■ PASSAGE SHOWN
>> BEGIN

Lecture 1, Introduction to Machine Learning, 2016-09-07 00:00:00-04:00

Lecture 02, Linear Algebra Review, 2016-09-12 00:00:00-04:00

Learning Objectives:

  • Basic matrix operations. You should be able to interpret all of these geometrically AND write down generic formulas for each.
    • Vector addition, subtraction, and scaling.
    • Matrix-vector multiplication, and interpretations in terms of the rows and columns of the matrix.
    • Matrix-matrix multiplication, and interpretations.
    • Dot products, including how they relate to projections and the angle between vectors. More generally, inner products.
    • Projection onto a vector or onto a subspace.
    • Matrix transposes. Transpose of products, transpose of sums.
  • Basic Matrix Properties
    • Understand the rank of a matrix both algebraically and geometrically. What does it mean for a matrix to have full rank?
    • Be able to describe the image and kernel of a matrix using set notation.
    • Know all of the common equivalent conditions for a matrix to be invertible, in terms of the eigenvalues, the columns, the determinant, etc..
  • Vector spaces
    • Definition of an abstract vector space / subspace.

>> END

■ STORED DATA
>> BEGIN

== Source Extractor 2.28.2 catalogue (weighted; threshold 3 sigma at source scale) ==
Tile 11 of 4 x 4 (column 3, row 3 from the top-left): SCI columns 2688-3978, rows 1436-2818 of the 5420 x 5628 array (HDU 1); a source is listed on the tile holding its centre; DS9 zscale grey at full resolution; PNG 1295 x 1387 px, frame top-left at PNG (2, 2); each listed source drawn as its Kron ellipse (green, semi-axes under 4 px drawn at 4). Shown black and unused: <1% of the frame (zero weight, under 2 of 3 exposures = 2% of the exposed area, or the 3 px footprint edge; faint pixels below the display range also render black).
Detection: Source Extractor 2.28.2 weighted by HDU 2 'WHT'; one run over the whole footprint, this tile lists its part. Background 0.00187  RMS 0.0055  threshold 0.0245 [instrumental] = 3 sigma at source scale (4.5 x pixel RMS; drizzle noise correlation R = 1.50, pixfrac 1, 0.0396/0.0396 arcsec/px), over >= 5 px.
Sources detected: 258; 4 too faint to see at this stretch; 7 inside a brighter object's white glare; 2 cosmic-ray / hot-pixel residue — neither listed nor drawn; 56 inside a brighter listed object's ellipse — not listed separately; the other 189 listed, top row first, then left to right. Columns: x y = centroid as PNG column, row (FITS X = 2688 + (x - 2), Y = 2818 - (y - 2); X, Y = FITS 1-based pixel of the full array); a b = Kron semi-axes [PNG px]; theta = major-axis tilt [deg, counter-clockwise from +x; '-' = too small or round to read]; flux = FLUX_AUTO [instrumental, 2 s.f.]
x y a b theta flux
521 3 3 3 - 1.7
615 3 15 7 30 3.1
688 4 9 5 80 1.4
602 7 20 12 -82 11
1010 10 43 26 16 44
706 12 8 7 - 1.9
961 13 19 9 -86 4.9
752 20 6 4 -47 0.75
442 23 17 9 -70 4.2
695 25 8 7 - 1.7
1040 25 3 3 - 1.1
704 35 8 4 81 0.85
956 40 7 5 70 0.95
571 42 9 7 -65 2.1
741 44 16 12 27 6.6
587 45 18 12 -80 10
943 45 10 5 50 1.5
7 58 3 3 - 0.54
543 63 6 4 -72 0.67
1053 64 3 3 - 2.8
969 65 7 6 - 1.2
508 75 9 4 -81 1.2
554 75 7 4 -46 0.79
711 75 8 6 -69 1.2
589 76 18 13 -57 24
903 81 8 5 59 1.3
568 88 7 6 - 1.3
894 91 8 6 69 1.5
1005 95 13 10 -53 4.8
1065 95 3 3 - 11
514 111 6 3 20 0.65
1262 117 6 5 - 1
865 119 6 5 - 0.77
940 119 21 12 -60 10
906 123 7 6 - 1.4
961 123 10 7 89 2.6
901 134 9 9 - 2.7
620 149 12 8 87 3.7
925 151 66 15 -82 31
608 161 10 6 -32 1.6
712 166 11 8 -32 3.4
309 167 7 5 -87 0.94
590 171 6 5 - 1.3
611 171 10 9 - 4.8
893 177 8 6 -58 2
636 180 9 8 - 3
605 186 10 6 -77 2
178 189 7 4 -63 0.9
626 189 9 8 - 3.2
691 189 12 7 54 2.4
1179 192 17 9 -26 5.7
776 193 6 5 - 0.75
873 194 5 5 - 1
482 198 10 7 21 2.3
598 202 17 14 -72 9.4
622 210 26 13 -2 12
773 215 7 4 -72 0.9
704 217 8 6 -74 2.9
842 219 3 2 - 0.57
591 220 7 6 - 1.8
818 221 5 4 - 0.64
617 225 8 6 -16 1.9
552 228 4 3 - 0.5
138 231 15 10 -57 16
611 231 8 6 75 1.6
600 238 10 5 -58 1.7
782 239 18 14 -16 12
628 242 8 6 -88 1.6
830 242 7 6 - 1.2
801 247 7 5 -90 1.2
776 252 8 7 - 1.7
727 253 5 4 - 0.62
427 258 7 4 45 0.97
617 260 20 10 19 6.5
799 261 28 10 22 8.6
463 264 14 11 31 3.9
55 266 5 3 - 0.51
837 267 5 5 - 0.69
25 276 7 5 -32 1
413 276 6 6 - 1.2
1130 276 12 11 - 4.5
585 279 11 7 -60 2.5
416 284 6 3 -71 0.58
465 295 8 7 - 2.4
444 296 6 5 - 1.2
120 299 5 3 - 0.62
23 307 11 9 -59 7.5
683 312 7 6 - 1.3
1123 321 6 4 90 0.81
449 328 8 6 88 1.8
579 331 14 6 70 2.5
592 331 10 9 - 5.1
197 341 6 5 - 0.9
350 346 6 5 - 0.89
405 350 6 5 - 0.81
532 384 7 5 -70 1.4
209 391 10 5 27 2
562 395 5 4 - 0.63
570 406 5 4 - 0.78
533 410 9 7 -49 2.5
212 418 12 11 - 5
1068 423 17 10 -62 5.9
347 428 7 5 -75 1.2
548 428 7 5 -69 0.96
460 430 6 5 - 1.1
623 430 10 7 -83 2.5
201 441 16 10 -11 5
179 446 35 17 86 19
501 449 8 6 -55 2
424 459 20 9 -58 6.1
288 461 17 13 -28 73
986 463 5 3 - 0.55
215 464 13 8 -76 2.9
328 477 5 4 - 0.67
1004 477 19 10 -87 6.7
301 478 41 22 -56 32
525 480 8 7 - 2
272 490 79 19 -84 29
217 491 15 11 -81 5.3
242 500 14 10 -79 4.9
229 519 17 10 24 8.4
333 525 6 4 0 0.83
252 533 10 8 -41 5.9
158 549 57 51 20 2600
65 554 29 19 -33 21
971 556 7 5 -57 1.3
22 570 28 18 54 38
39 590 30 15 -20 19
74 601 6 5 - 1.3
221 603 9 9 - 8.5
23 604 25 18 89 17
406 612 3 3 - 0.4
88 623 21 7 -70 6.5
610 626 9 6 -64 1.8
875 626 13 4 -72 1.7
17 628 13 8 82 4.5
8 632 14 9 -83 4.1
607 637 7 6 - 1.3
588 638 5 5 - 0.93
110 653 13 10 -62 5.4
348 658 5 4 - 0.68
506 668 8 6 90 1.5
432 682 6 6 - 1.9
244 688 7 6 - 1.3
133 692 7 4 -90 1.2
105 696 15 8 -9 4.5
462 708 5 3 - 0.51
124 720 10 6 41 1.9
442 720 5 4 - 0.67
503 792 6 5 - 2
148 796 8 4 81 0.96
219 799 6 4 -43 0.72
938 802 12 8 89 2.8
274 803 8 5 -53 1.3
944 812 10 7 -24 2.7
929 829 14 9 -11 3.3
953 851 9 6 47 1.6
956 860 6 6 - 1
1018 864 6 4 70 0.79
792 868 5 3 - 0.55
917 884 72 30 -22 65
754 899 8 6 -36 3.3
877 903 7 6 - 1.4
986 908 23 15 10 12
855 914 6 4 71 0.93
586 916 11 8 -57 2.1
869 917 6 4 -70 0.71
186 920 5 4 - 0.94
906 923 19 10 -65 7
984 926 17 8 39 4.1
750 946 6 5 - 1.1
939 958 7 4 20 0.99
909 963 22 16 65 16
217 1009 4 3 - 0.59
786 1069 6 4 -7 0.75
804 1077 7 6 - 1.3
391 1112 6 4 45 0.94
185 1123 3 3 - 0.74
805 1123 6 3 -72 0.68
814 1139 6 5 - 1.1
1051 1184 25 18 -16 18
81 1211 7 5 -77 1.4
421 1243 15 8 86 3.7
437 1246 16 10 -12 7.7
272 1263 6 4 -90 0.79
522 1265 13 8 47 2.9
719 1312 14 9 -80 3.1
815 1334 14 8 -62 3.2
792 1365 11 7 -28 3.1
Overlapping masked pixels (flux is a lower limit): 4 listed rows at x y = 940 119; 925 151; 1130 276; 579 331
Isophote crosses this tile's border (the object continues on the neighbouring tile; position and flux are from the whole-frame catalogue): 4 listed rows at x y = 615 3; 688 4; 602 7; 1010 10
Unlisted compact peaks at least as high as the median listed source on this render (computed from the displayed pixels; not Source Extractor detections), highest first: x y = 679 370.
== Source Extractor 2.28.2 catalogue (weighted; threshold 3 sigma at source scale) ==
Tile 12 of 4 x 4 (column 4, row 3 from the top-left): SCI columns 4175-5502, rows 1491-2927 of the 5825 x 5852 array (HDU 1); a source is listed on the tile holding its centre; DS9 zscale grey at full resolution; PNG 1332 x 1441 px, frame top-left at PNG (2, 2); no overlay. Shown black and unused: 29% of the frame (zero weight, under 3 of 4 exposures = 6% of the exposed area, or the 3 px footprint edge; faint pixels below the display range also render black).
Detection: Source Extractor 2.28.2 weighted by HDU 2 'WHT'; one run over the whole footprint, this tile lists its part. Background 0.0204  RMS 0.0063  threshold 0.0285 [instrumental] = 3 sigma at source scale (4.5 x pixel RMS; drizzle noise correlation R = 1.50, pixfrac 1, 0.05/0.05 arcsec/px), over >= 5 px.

>> END

■ PROBLEMS AND TASKS
A. From the linear algebra lecture notes, quote the span that begins at the words "Lecture 1, Introduction" and stops after the words "formulas for each.".
B. Can you summarize the linear algebra lecture notes in two sentences?
C. In the linear algebra lecture notes, what notation should students be able to use to describe the image and kernel of a matrix?

■ ANSWERS TO THE EXERCISES
A.
Lecture 1, Introduction to Machine Learning, 2016-09-07 00:00:00-04:00

Lecture 02, Linear Algebra Review, 2016-09-12 00:00:00-04:00

Learning Objectives:

  • Basic matrix operations. You should be able to interpret all of these geometrically AND write down generic formulas for each.

B. The notes list Lecture 1, Introduction to Machine Learning, dated 2016-09-07, and Lecture 02, Linear Algebra Review, dated 2016-09-12. The review's learning objectives cover basic matrix operations, which students should interpret geometrically and write as generic formulas; basic matrix properties such as rank, image and kernel, and conditions for invertibility; and the definition of an abstract vector space or subspace.

C. Set notation.